··· TASK INPUTS ···
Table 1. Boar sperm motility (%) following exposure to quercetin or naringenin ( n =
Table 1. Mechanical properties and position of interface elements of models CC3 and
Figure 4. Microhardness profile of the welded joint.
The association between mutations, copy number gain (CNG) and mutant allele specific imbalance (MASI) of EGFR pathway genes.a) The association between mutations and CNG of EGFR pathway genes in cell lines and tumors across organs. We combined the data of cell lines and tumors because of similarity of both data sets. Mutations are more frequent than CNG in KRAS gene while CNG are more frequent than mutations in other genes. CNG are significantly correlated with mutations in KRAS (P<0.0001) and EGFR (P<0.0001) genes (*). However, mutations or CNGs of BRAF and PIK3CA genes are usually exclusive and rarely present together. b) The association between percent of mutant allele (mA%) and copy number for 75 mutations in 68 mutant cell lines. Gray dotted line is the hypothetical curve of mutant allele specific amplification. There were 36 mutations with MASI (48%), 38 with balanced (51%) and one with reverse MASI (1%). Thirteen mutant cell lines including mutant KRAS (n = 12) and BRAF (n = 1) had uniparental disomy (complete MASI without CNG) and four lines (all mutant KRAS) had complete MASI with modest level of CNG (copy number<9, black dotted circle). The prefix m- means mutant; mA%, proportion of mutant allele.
···
··· TASK INPUTS ···
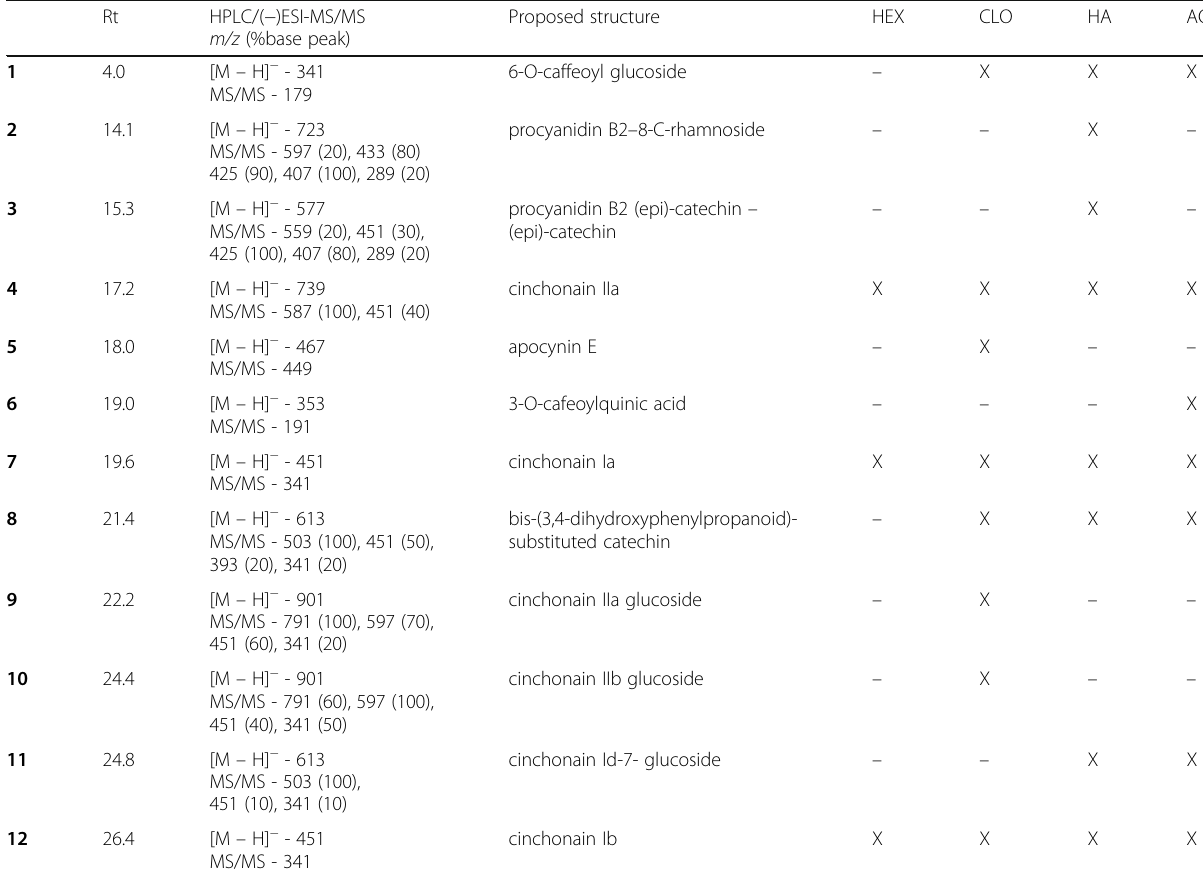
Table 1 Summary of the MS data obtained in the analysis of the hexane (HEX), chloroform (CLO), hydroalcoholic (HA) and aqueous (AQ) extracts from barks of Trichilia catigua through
···
··· TASK INPUTS ···
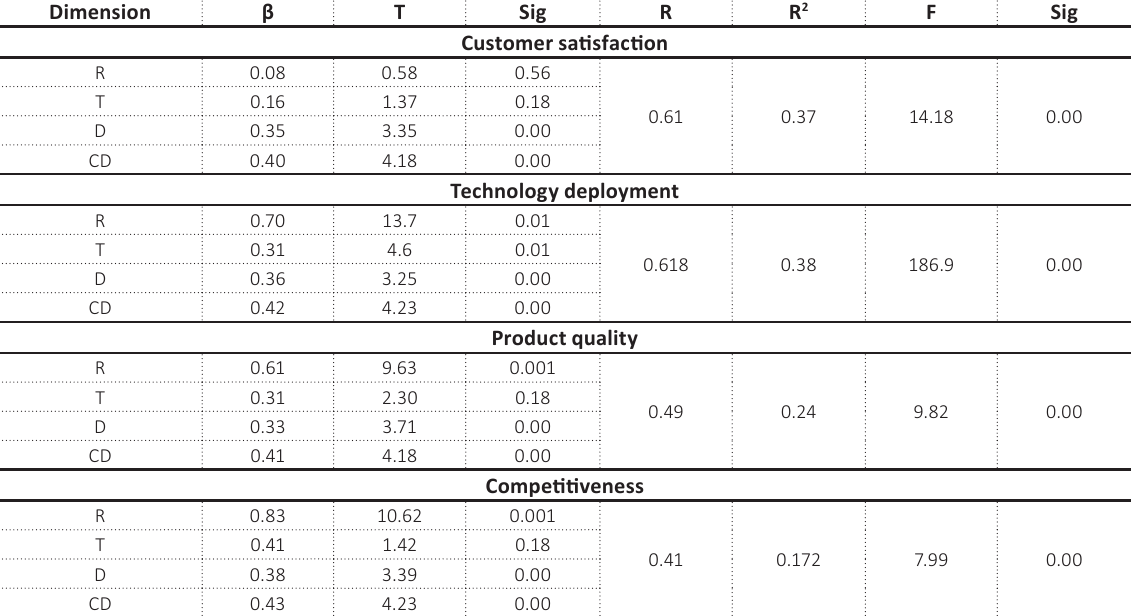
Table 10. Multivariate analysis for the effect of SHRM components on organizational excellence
···
The required output is a copy of each line in the records where the string "analysis" occurs.

ANSWER TO THIS EXERCISE ::
Table 1 Summary of the MS data obtained in the analysis of the hexane (HEX), chloroform (CLO), hydroalcoholic (HA) and aqueous (AQ) extracts from barks of Trichilia catigua through
Table 10. Multivariate analysis for the effect of SHRM components on organizational excellence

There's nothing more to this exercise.